PulteGroup, Inc. (NYSE:PHM) has moved from fifth to third in Covalent’s portfolio in terms of value, and now represents a much larger share of the portfolio despite a negligible increase of less than 1% during the quarter to 1.68 million shares. The thanks for that is due to a strong fourth quarter performance from the stock, is it increased 21.5% over the final 3 months of 2014, and has continued that trend into 2015, up a beastly 6.66% year-to-date.
The most recent charge, at the end of January, came after PulteGroup, Inc. (NYSE:PHM) released strong fourth quarter results, with earnings of $217.1 million, or $0.58 per share, on revenue of $1.82 billion, which was up 10.1% from a year ago. Analysts had expected revenue of earnings of just $0.40 per share on revenue of $1.76 billion.
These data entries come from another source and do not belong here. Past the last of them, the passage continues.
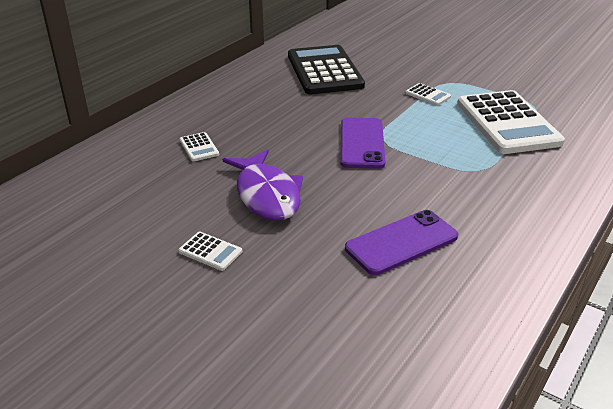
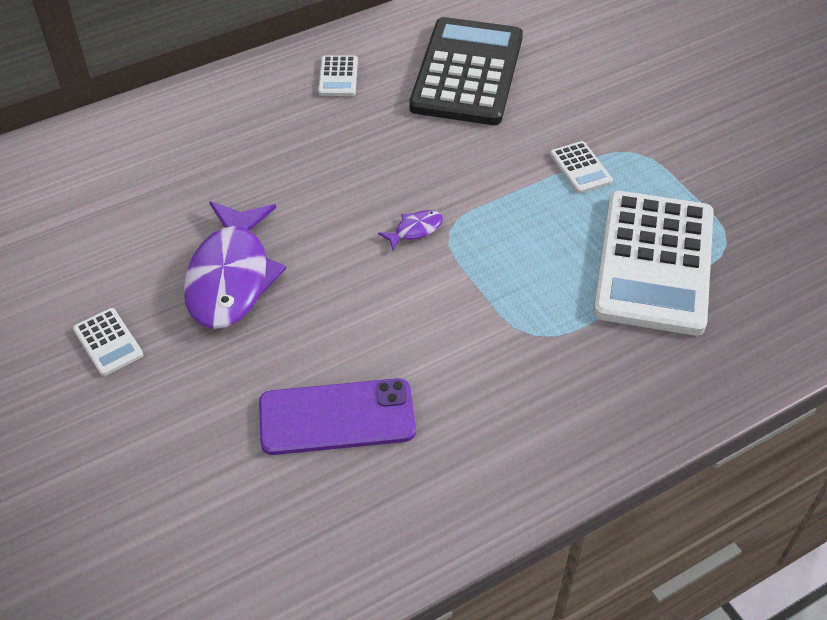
camera: 25 degrees right, 15 degrees up
white calculator [180,132,219,162] -> white calculator moved to [318,55,358,96]
purple phone [341,117,386,169] -> purple fish [378,210,443,251]

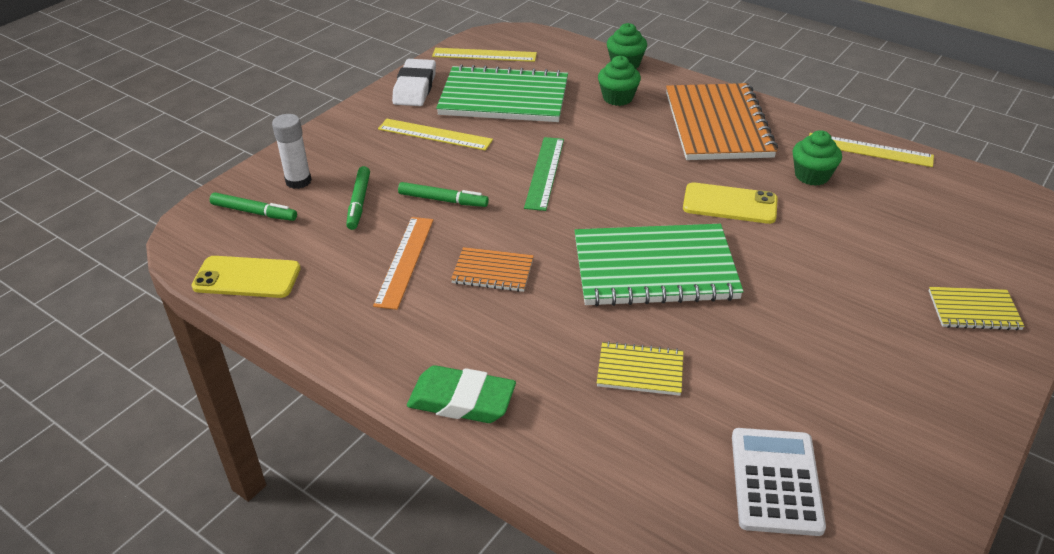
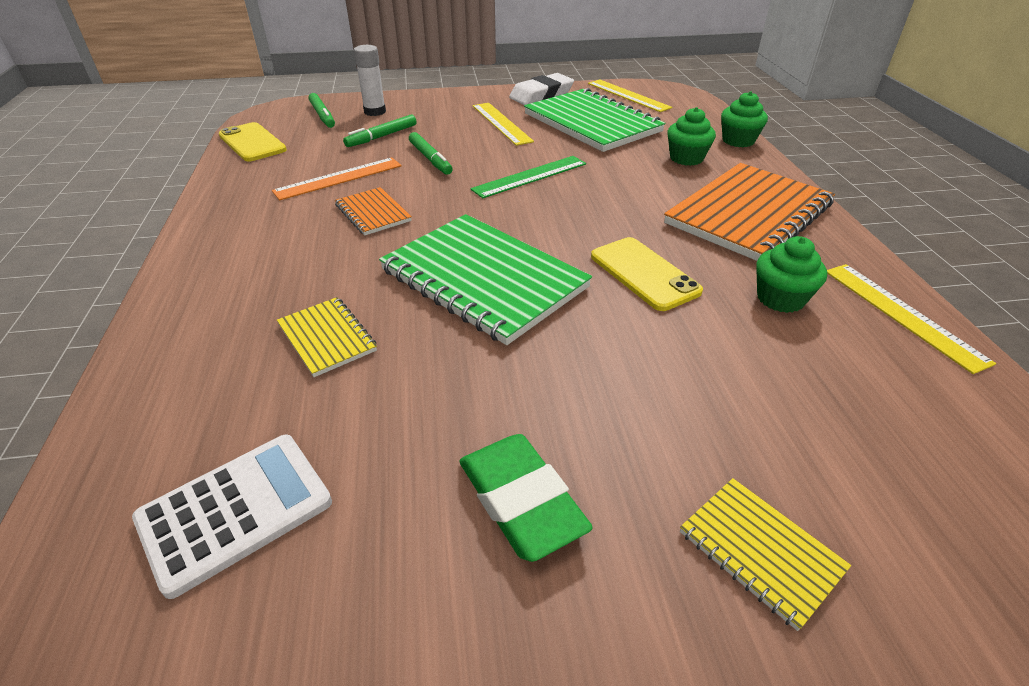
camera: 45 degrees right, 0 degrees up
green eraser [407,365,516,423] -> green eraser moved to [459,434,593,562]

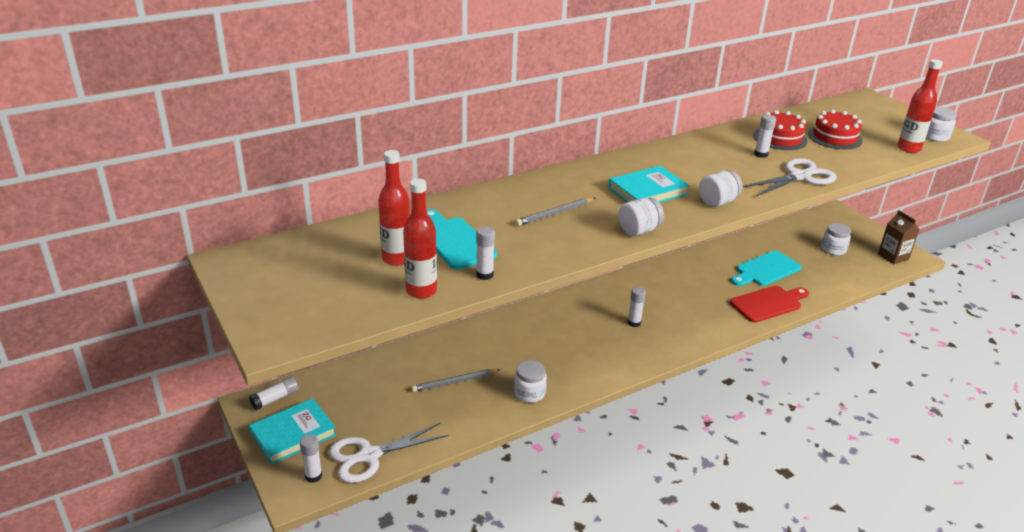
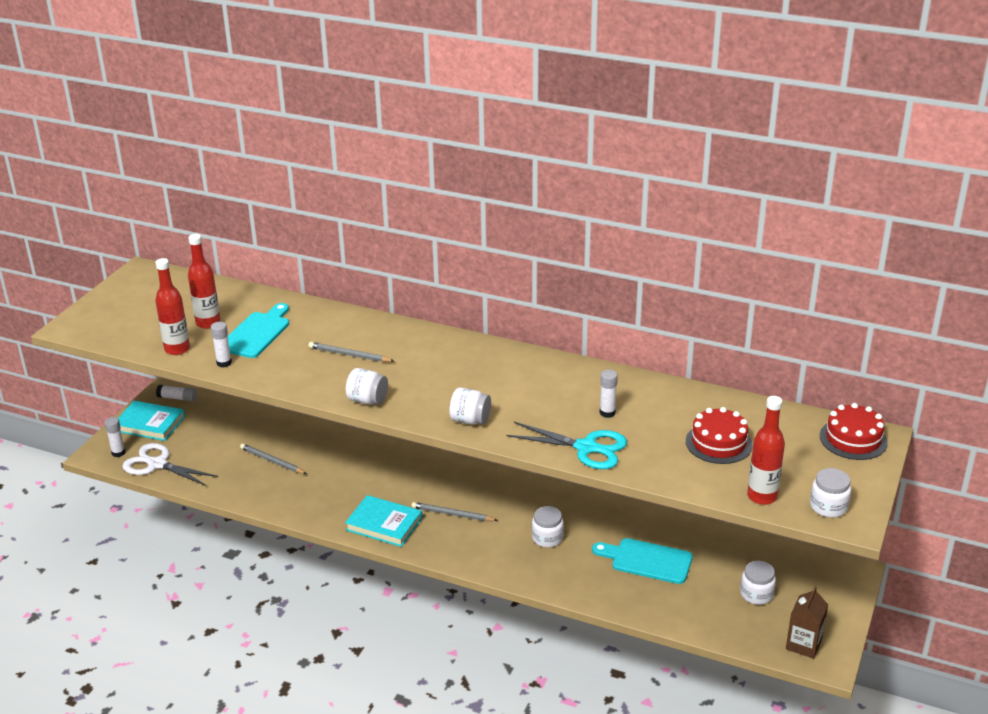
camera: 55 degrees right, 0 degrees up
white jar [514,360,547,403] -> white jar moved to [532,506,564,548]
turquoise book [608,166,689,203] -> turquoise book moved to [345,495,422,547]
white glue stick [628,287,646,327] -> grey pencil [411,502,498,521]
red cutting board [730,286,809,322] -> none
white scissors [743,158,837,197] -> turquoise scissors [506,422,627,469]
red cake [753,110,807,150] -> red cake moved to [820,403,888,460]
PulteGroup, Inc. (NYSE:PHM) is one of the largest homebuilders in the U.S, and operates a number of different brands, including Pulte Homes, Centex (which it bought in 2009), and Del Webb, as well as its own home financing arm, Pulte Mortgage.
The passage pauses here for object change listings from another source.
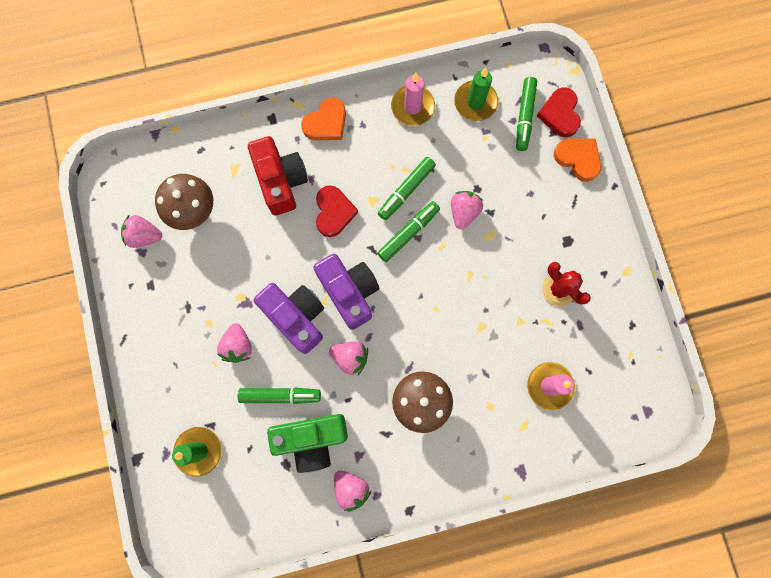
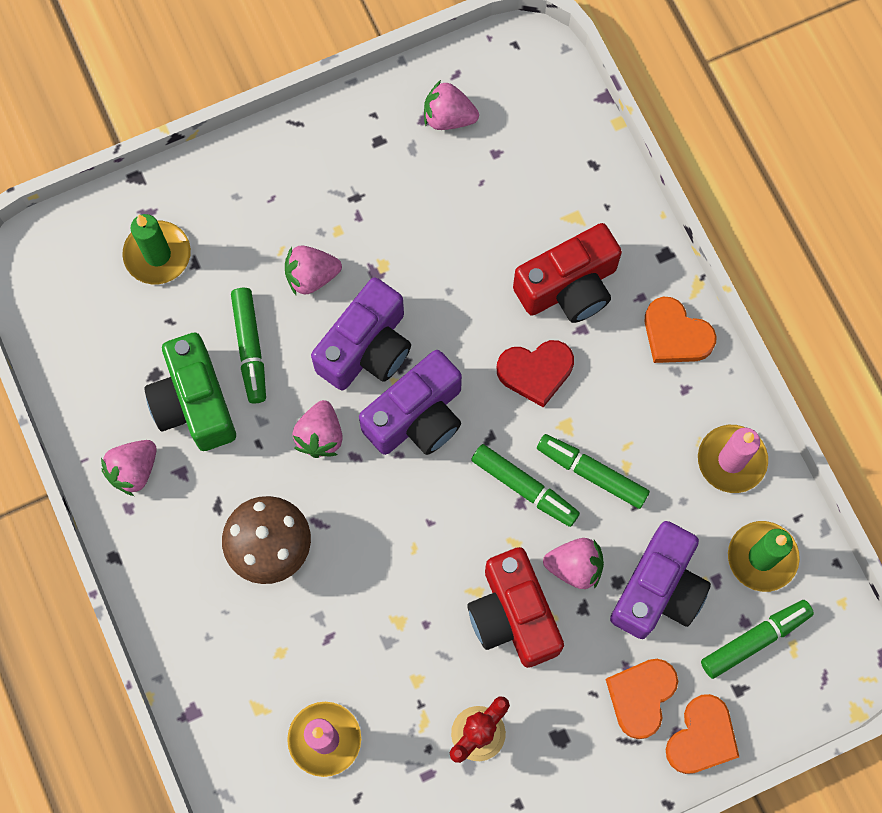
camera: 80 degrees right, 5 degrees down
pink strawberry [121,215,162,248] -> pink strawberry turned 75 degrees counterclockwise [424,80,479,130]
brown mushroom [155,174,213,230] -> none
green marker [516,77,537,151] -> green marker turned 150 degrees clockwise [701,600,814,679]
red heart [537,87,581,137] -> none
none -> red camera [467,547,564,668]
none -> orange heart [606,659,678,739]
none -> purple camera [610,521,711,639]

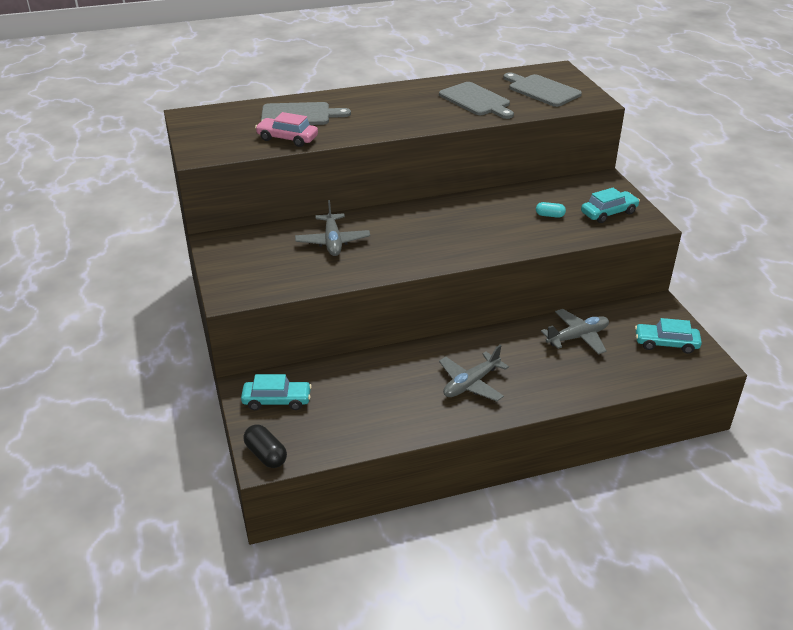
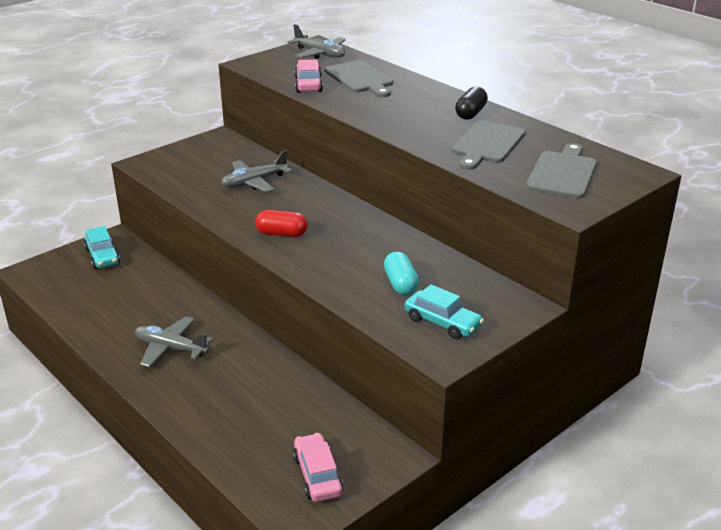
camera: 65 degrees right, 5 degrees down
black capsule [244,424,287,468] -> black capsule moved to [455,86,488,120]
turquoise capsule [536,202,566,218] -> turquoise capsule [384,252,419,295], size x1.55
grey plane [541,309,609,354] -> grey plane moved to [287,24,346,59]
turquoise car [635,318,702,354] -> pink car [293,433,343,502]
none -> red capsule [255,210,308,237]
Citigroup Inc (NYSE:C) slides from the top of Covalent’s portfolio down to fourth, as the fund shed 118,345 shares during the quarter, 15% of its position to leave it with 625,497 shares. It is not the only fund fleeing from Citi, as David Tepper’s Appaloosa Management sold its entire 8.32 million share position in the investment bank last quarter.
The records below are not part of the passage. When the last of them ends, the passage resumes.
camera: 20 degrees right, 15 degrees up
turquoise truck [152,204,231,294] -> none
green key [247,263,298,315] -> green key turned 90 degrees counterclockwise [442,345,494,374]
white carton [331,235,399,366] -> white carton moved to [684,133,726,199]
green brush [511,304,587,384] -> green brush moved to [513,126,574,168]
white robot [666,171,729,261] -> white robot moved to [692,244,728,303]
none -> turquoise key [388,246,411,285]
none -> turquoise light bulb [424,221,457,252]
Citigroup Inc (NYSE:C) recently settled the litigation case brought against both it and investment banks Goldman Sachs Group Inc. (NYSE:GS) and UBS AG (NYSE:UBS) by a group of investors, by agreeing to pay $235 million. It was alleged the banks made efforts to conceal the risks of mortgage securities sold by the now-defunct Residential Capital LLC. Citigroup is further embroiled in another lawsuit alleging price fixing on the foreign currency exchange market between it and other banks, including Goldman Sachs and Bank of America Corp (NYSE:BAC). JPMorgan Chase & Co. (NYSE:JPM) has already settled in that case, for $100 million.
Citigroup Inc (NYSE:C) faces a crucial moment in the coming weeks, as the Federal Reserve prepares to release its annual bank stress test, one that Citi failed to pass last year (the only bank with that dubious distinction). Failing again would mean a continued inability to pay shareholder dividends and buyback shares, among other things, which has kept its stock depressed for the past year.
Lastly is Dana Holding Corporation (NYSE:DAN), which slips from fourth to fifth in Covalent’s portfolio. After a bullish third quarter on the stock, when it nearly doubled its position in the manufacturer and supplier of vehicle parts, Covalent scaled back its position by 14% in the fourth quarter, to 1.39 million shares. Dana Holding was up 10% in the fourth quarter, despite a precipitous drop in the middle of October. Dana Holding is up another 5.61% in 2015, and replaced Cubist Pharmaceuticals Inc. (NASDAQ:CBST) (which was acquired by Merck & Co., Inc. (NYSE:MRK) late last year) on the S&P MidCap 400 in late January.
Dana Holding Corporation (NYSE:DAN) has soundly beaten estimates for two straight quarters heading into their upcoming earnings report, which will be announced on February 19. Dana Holding earned $0.57 per share in the most recent quarter, on revenue of $1.64 billion.